INSTRUCTION:
Would you reproduce the listing exactly, leaving nothing out?

EXCERPTED RECORDS:
────
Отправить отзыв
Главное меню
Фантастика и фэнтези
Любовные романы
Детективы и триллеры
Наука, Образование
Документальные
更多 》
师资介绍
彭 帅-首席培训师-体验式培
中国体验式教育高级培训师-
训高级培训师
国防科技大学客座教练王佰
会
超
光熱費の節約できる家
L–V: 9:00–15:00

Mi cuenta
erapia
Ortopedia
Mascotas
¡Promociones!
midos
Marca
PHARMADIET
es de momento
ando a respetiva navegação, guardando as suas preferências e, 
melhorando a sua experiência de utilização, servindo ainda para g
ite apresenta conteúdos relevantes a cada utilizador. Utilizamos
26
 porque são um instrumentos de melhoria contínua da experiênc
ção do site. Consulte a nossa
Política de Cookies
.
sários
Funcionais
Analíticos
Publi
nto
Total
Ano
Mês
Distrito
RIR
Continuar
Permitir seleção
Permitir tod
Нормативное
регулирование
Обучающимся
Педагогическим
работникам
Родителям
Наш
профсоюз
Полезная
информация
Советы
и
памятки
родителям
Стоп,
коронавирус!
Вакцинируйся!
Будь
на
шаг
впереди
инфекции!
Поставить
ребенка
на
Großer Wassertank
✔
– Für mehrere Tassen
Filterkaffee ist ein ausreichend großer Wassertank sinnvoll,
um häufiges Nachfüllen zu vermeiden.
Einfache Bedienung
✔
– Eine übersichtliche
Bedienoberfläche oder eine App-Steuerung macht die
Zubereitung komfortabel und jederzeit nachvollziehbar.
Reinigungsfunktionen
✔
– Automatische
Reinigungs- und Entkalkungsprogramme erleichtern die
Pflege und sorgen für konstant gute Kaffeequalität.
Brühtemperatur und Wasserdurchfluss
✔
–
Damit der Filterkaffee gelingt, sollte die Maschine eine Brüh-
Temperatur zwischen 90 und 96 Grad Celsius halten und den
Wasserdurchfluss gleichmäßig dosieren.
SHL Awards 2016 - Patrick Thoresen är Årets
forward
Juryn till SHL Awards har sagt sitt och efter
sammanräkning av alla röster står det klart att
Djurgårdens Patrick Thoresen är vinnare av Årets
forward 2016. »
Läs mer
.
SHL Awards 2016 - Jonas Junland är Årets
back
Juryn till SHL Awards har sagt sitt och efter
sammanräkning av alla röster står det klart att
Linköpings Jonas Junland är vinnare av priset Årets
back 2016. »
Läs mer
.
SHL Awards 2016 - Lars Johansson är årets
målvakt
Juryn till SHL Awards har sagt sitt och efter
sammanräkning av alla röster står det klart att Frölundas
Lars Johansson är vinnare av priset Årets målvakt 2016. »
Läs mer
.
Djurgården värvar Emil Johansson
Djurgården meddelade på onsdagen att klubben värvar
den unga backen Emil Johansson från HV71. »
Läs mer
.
────
SOLVED PROBLEM:
Отправить отзыв
Главное меню
Фантастика и фэнтези
Любовные романы
Детективы и триллеры
Наука, Образование
Документальные
更多 》
师资介绍
彭 帅-首席培训师-体验式培
中国体验式教育高级培训师-
训高级培训师
国防科技大学客座教练王佰
会
超
光熱費の節約できる家
L–V: 9:00–15:00

Mi cuenta
erapia
Ortopedia
Mascotas
¡Promociones!
midos
Marca
PHARMADIET
es de momento
ando a respetiva navegação, guardando as suas preferências e, 
melhorando a sua experiência de utilização, servindo ainda para g
ite apresenta conteúdos relevantes a cada utilizador. Utilizamos
26
 porque são um instrumentos de melhoria contínua da experiênc
ção do site. Consulte a nossa
Política de Cookies
.
sários
Funcionais
Analíticos
Publi
nto
Total
Ano
Mês
Distrito
RIR
Continuar
Permitir seleção
Permitir tod
Нормативное
регулирование
Обучающимся
Педагогическим
работникам
Родителям
Наш
профсоюз
Полезная
информация
Советы
и
памятки
родителям
Стоп,
коронавирус!
Вакцинируйся!
Будь
на
шаг
впереди
инфекции!
Поставить
ребенка
на
Großer Wassertank
✔
– Für mehrere Tassen
Filterkaffee ist ein ausreichend großer Wassertank sinnvoll,
um häufiges Nachfüllen zu vermeiden.
Einfache Bedienung
✔
– Eine übersichtliche
Bedienoberfläche oder eine App-Steuerung macht die
Zubereitung komfortabel und jederzeit nachvollziehbar.
Reinigungsfunktionen
✔
– Automatische
Reinigungs- und Entkalkungsprogramme erleichtern die
Pflege und sorgen für konstant gute Kaffeequalität.
Brühtemperatur und Wasserdurchfluss
✔
–
Damit der Filterkaffee gelingt, sollte die Maschine eine Brüh-
Temperatur zwischen 90 und 96 Grad Celsius halten und den
Wasserdurchfluss gleichmäßig dosieren.
SHL Awards 2016 - Patrick Thoresen är Årets
forward
Juryn till SHL Awards har sagt sitt och efter
sammanräkning av alla röster står det klart att
Djurgårdens Patrick Thoresen är vinnare av Årets
forward 2016. »
Läs mer
.
SHL Awards 2016 - Jonas Junland är Årets
back
Juryn till SHL Awards har sagt sitt och efter
sammanräkning av alla röster står det klart att
Linköpings Jonas Junland är vinnare av priset Årets
back 2016. »
Läs mer
.
SHL Awards 2016 - Lars Johansson är årets
målvakt
Juryn till SHL Awards har sagt sitt och efter
sammanräkning av alla röster står det klart att Frölundas
Lars Johansson är vinnare av priset Årets målvakt 2016. »
Läs mer
.
Djurgården värvar Emil Johansson
Djurgården meddelade på onsdagen att klubben värvar
den unga backen Emil Johansson från HV71. »
Läs mer
.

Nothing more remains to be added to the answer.